Isolados no Sexto Céu, incapazes de enxergar a terra justamente pelo agravamento do tecido, a casta dos malakins, cuja função é estudar e catalogar os movimentos do cosmo, solicitou ao arcanjo Miguel a criação de uma brigada que descesse à Haled para pesquisar os avanços da civilização. O príncipe ofereceu o serviço dos exilados, que há milênios atuavam na sociedade terrestre, alheios às batalhas que se desenrolavam no paraíso.
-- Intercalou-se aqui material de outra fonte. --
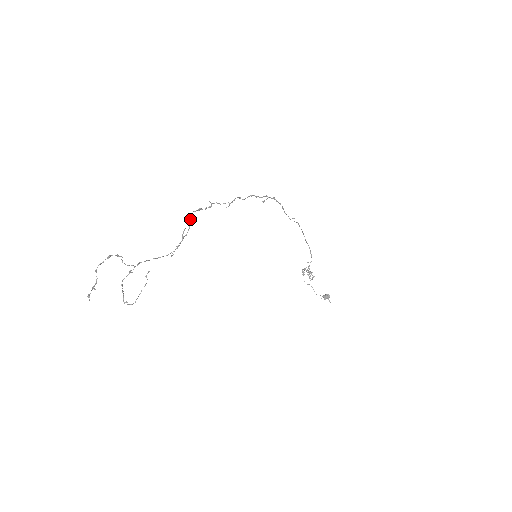
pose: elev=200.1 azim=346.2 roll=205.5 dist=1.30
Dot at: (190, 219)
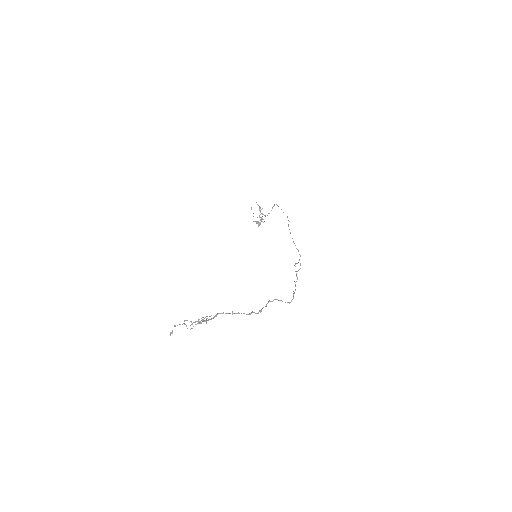
Dot at: occluded
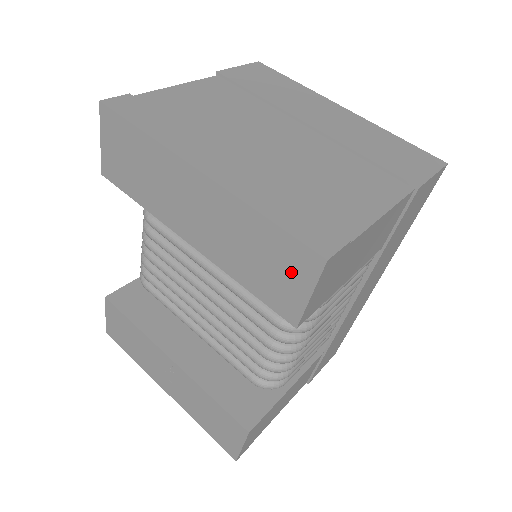
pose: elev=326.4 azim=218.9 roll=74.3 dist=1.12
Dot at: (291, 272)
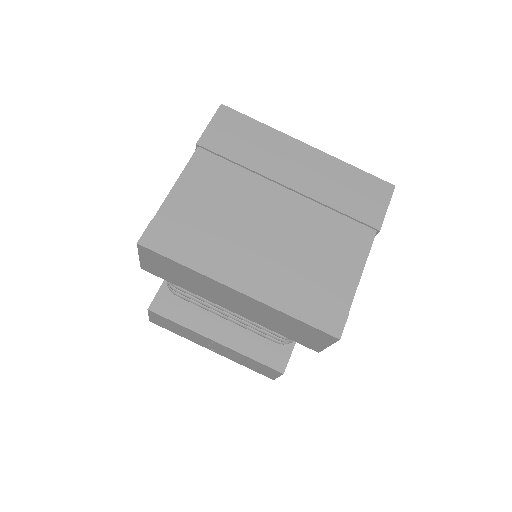
Dot at: (314, 337)
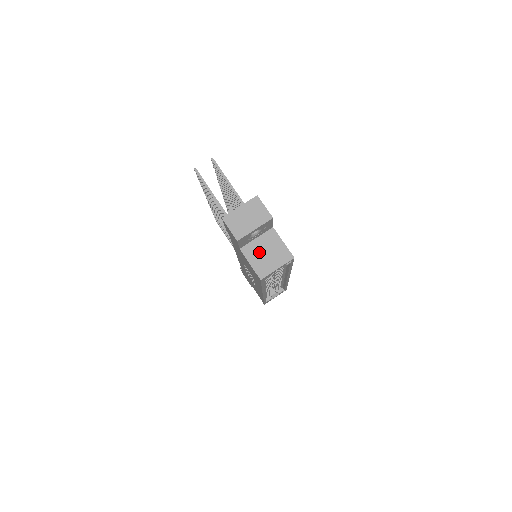
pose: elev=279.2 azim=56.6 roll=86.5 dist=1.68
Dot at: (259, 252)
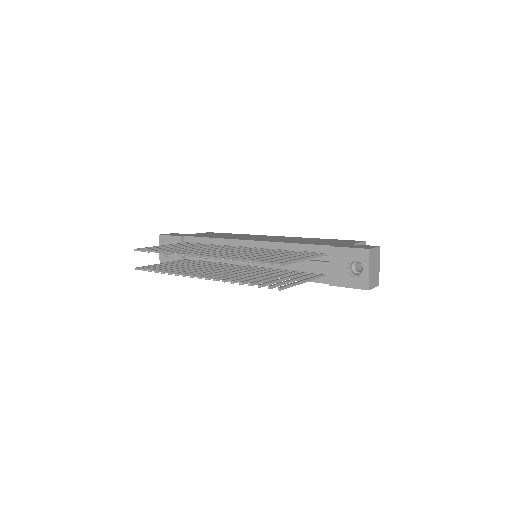
Dot at: occluded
Destacados, então, para servir sob as ordens dos malakins, esses exilados foram reorganizados sob a forma de um esquadrão de combate. Sua tarefa, a partir de agora, seria participar das guerras humanas, disfarçados de meros recrutas, para anotar as façanhas militares, as decisões de campanha, e depois relatá-las aos seus superiores celestes.

Esse esquadrão tomou parte em todos os conflitos do século XX, das sangrentas praias da Normandia ao colapso da União Soviética. Embora muitos não desejassem matar, era exatamente isso o que lhes foi ordenado, e o que infelizmente acabaram fazendo.
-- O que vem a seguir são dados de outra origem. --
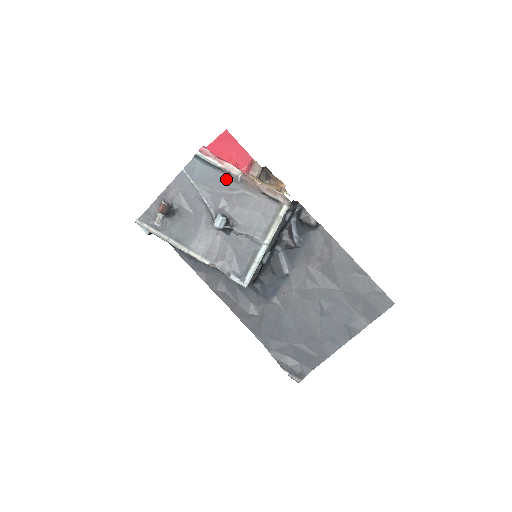
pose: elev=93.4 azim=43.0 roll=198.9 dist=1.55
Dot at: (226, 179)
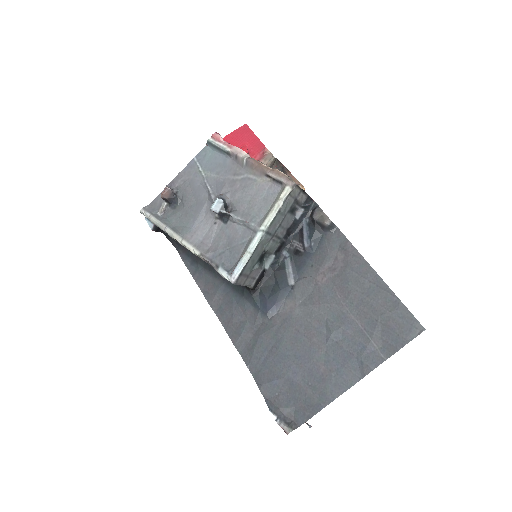
Dot at: (233, 164)
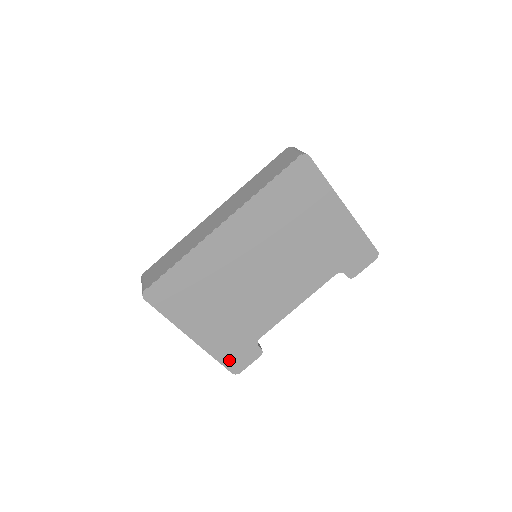
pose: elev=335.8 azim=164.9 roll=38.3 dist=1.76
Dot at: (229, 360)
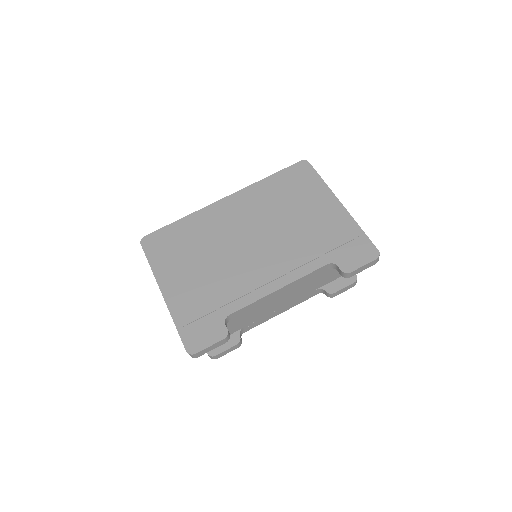
Dot at: (189, 332)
Em paralelo às aventuras de Denyel, que se desenrolam cronologicamente de 1944 a 1989, acompanhamos também, no tempo presente, a jornada de Kaira e Urakin em busca do amigo perdido, que caíra nas águas douradas do rio Oceanus, durante a destruição da ilha-fortaleza de Athea em Herdeiros de Atlântida.
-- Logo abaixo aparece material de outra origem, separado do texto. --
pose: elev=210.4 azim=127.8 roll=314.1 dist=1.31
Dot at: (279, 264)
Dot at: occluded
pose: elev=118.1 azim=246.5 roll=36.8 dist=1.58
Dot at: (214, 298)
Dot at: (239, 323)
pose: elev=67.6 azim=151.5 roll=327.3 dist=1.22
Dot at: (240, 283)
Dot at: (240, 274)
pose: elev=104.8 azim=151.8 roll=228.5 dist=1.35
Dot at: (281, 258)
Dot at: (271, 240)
ATENÇÃO! Esse livro não é o primeiro da série e a resenha pode conter spoilers! Confira nossas resenhas anteriores dessa série, clicando na capa desejada:

#01 - Herdeiros de Atlântida

“— E o além? Existe um paraíso?
— Não sei. (…) Mas o inferno, ah, esse existe — garantiu, com um toque de morbidez. — E fica na terra.”

Simplesmente não consigo entender como esse segundo livro da série Filhos do Éden ficou parado na minha estante por mais de dois anos! Talvez a maldição do segundo livro? Virei fã de carteirinha do autor depois de ler A batalha do apocalipse em 2010 e fiquei animadíssima ao saber que o universo seria expandido para essa trilogia. Mas entre leituras de cortesia e lançamentos, Anjos da morte acabou ficando parado em casa, mas finalmente achei um tempinho para colocá-lo entre as minhas leituras. Aí bateu o arrependimento de não ter lido essa incrível obra antes.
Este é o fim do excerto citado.